Aristotle extended this animistic philosophy to the cosmos as a whole. There exists, he maintained, what we might today term a cosmic blueprint. The universe was regarded as a sort of gigantic organism, unfurling in a systematic and supervised way towards its prescribed destiny…

In direct opposition to Aristotle were the Greek atomists, such as Democritus, who taught that the world is nothing but atoms moving in a void. All structures and forms were regarded as merely different arrangements of atoms, and all change and process were thought of as due to the rearrangement of atoms alone. To the atomist, the universe is a machine in which each component atom moves entirely under the action of the blind forces produced by its neighbours. According to this scheme there are no final causes, no overall plan or end-state towards which things evolve. Teleology is dismissed as mystical. The only causes that bring about change are those produced by the shape and movement of other atoms.

Atomism is not suited to describe, let alone explain, the order and harmony of the world. Consider a living organism. It is hard to resist the impression that the atoms of the organism cooperate so that their collective behaviour constitutes a coherent unity. The organized functioning of biological systems fails to be captured by a description in which each atom is simply pushed or pulled along blindly by its neighbours, without reference to the global pattern. There was thus already present in ancient Greece the deep conflict between holism and reductionism that persists to this day. On the one hand stood Aristotle’s synthetic, purposeful universe, and on the other a strictly materialistic world which could ultimately be analyzed as, or reduced to, the simple mechanical activity of elementary particles.

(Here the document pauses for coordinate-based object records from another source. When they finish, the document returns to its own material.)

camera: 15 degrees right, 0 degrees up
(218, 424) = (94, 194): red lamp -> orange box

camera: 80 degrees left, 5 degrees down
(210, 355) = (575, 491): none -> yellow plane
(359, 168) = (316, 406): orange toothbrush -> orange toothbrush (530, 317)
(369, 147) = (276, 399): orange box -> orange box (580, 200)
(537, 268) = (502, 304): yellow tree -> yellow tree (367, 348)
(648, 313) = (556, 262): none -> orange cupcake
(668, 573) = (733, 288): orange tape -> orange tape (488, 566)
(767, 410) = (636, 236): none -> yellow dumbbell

In the centuries that followed, Democritus’ atomism came to represent what we would now call the scientific approach to the world. Aristotelian ideas were banished from the physical sciences during the Renaissance. They survived somewhat longer in the biological sciences, if only because living organisms so distinctly display teleological behaviour. However, Darwin’s theory of evolution and the rise of modern molecular biology led to the emphatic rejection of all forms of animism or finalism, and most modern biologists are strongly mechanistic and reductionist in their approach. Living organisms are today generally regarded as purely complex machines, programmed at the molecular level.

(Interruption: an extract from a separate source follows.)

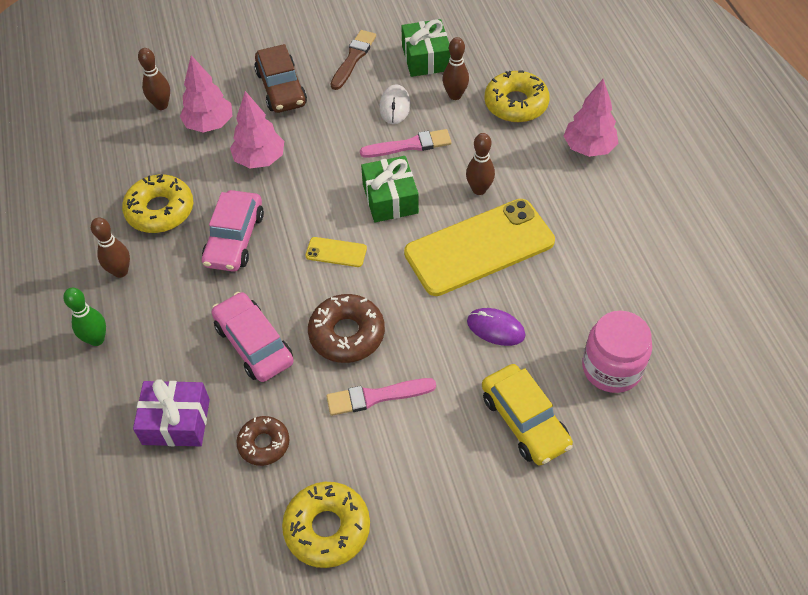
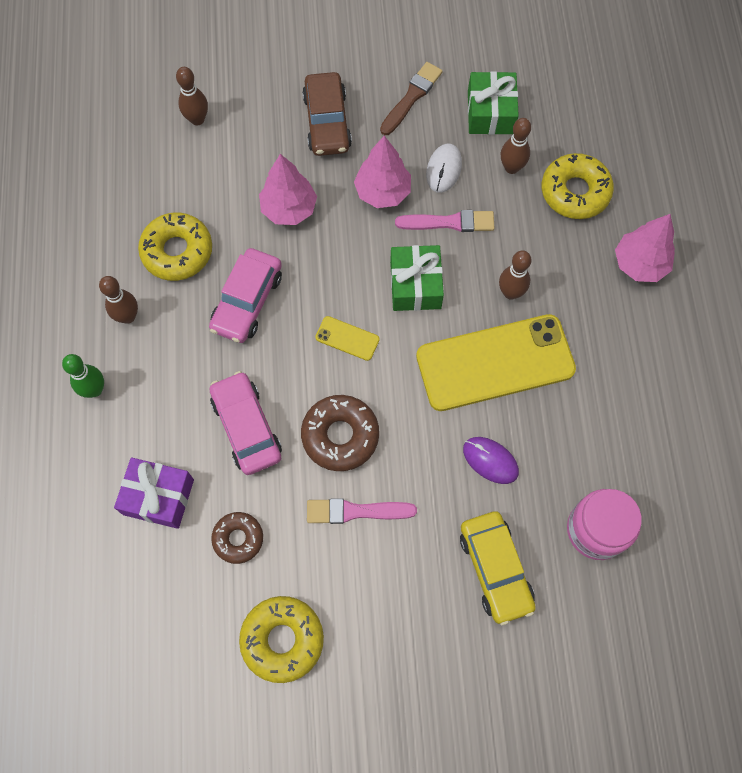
camera: 10 degrees right, 15 degrees up
(209, 124) = (243, 154): pink tree -> pink tree (382, 192)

The scientific paradigm in which all physical phenomena are reduced to the mechanical behaviour of their elementary constituents has proved extremely successful, and has led to many new and important discoveries. Yet there is a growing dissatisfaction with sweeping reductionism, a feeling that the whole really is greater than the sum of its parts. Analysis and reduction will always have a central role to play in science, but many people cannot accept that it is an exclusive role. Especially in physics, the synthetic or holistic approach is becoming increasingly fashionable in tackling certain types of problems.